Segment Start: GIVEN DATA
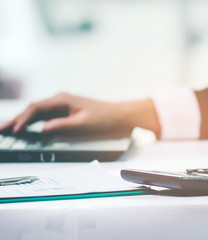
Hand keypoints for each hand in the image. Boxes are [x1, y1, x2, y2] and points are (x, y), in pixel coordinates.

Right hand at [0, 92, 159, 137]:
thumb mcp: (83, 124)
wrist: (120, 117)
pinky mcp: (67, 114)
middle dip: (17, 119)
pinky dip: (36, 124)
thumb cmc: (105, 118)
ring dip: (24, 122)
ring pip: (38, 114)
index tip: (13, 129)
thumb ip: (62, 126)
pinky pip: (47, 118)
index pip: (36, 108)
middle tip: (2, 129)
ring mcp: (63, 107)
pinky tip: (28, 130)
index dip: (22, 119)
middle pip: (33, 109)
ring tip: (9, 130)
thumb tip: (43, 128)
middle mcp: (61, 100)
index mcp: (63, 100)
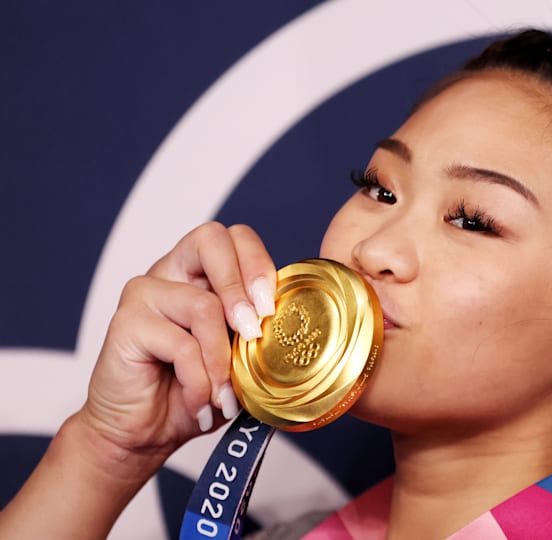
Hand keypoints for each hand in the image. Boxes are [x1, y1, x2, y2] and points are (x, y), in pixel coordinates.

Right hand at [80, 222, 276, 460]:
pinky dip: (199, 381)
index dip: (258, 263)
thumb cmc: (193, 392)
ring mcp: (144, 294)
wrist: (144, 433)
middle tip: (253, 332)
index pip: (235, 237)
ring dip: (222, 359)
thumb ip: (256, 331)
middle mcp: (170, 272)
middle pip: (211, 239)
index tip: (271, 308)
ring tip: (225, 396)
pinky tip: (199, 404)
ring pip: (203, 305)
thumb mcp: (237, 359)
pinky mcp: (125, 323)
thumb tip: (292, 324)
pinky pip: (181, 344)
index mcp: (201, 272)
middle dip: (241, 285)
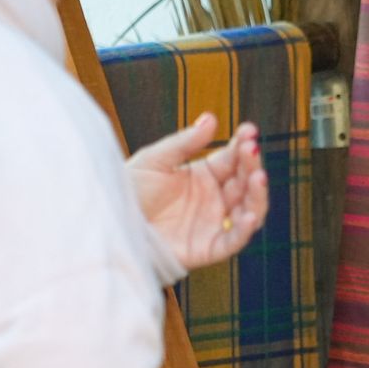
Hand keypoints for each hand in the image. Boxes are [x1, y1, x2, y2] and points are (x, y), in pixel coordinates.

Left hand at [127, 113, 268, 271]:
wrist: (110, 224)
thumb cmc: (128, 191)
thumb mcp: (155, 160)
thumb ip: (184, 143)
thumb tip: (210, 119)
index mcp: (203, 175)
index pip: (233, 158)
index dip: (243, 145)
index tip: (249, 130)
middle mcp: (213, 199)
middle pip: (245, 182)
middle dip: (252, 165)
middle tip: (251, 149)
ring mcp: (213, 223)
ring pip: (248, 210)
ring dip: (257, 194)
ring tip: (258, 177)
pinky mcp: (207, 248)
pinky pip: (233, 241)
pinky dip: (244, 230)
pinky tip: (248, 214)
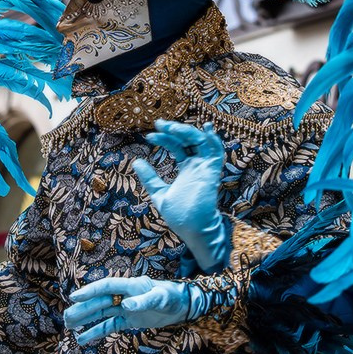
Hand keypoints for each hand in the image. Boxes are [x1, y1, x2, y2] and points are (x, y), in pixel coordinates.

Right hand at [65, 276, 200, 344]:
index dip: (91, 290)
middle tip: (66, 317)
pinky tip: (84, 338)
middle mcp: (124, 295)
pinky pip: (109, 326)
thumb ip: (144, 301)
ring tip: (69, 326)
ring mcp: (125, 308)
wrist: (183, 306)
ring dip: (86, 319)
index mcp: (131, 285)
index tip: (75, 296)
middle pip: (100, 301)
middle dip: (83, 308)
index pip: (107, 286)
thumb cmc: (173, 297)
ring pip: (101, 313)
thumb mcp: (161, 299)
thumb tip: (126, 304)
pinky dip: (97, 331)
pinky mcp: (128, 319)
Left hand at [138, 120, 229, 271]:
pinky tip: (206, 130)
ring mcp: (204, 168)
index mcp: (187, 168)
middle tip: (159, 123)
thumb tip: (136, 161)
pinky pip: (216, 153)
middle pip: (189, 139)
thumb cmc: (179, 215)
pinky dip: (213, 140)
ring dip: (188, 131)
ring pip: (202, 141)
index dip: (165, 138)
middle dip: (175, 129)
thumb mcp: (159, 193)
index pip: (178, 146)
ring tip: (171, 128)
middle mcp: (197, 165)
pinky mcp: (211, 173)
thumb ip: (150, 178)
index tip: (149, 136)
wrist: (192, 230)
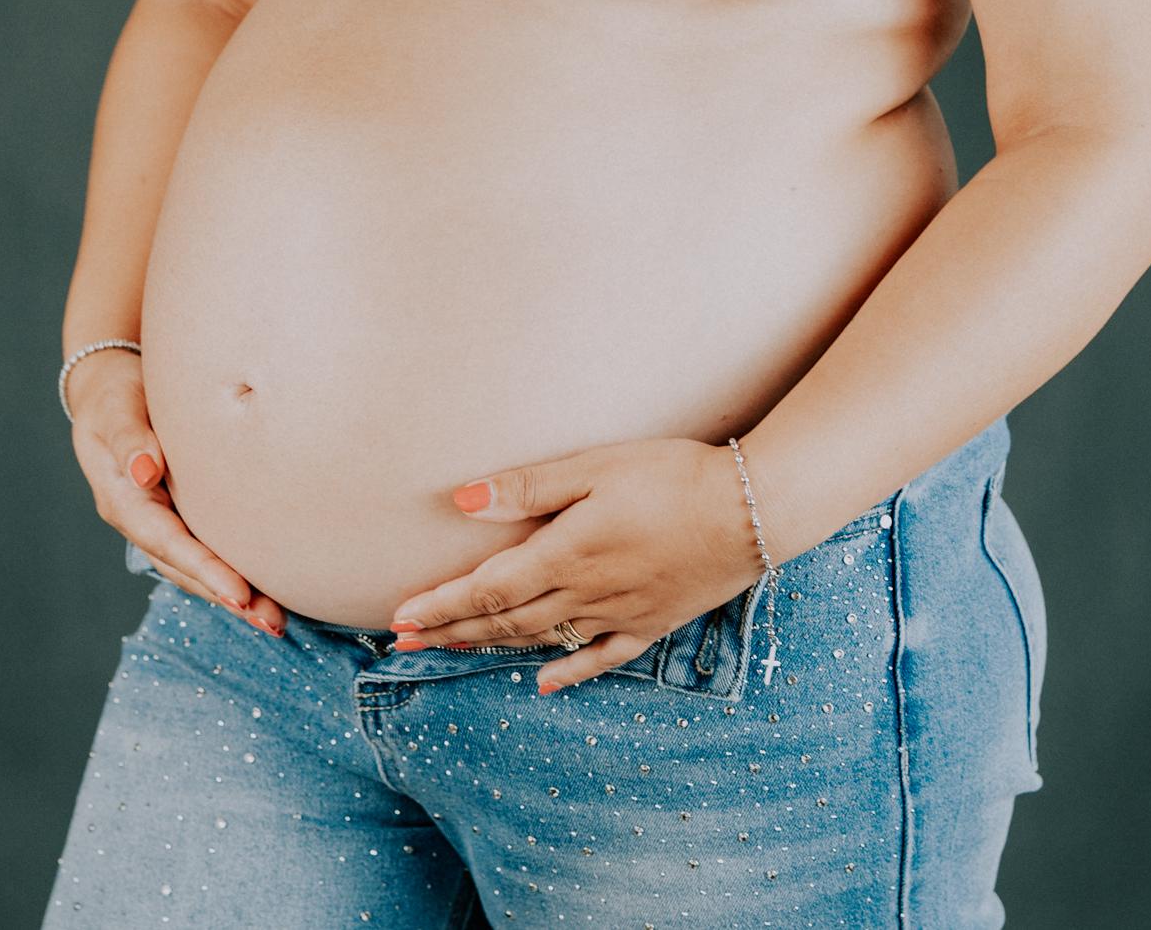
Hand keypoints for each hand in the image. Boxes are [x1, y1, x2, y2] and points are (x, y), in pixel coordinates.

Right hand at [64, 351, 287, 637]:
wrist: (108, 389)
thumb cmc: (114, 394)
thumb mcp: (115, 408)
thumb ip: (129, 438)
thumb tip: (145, 472)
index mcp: (122, 499)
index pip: (166, 541)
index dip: (203, 569)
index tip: (239, 594)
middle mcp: (139, 520)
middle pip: (183, 569)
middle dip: (226, 597)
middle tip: (271, 623)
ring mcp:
Segment End: GIVEN DATA
PROBLEM STATEMENT:
Range to copy from the records above: the line containing "pinky mcp: (125, 323)" to the line containing "thumb ip: (184, 143)", both included. Output those lines exactly and only those, skipping pictures.

YOUR RESPONSE:
pinky mcp: (125, 323)
thumb tip: (292, 324)
pinky pip: (181, 344)
index mcp: (201, 272)
middle dip: (241, 285)
Hand keypoints for each hand in the image. Boxes are [x1, y1, x2, y2] and points are (x, y), in pixel coordinates.

Left hand at [127, 113, 268, 271]:
wrist: (110, 224)
thumb cmc: (128, 191)
thumb mcp: (155, 160)
thumb ip: (184, 143)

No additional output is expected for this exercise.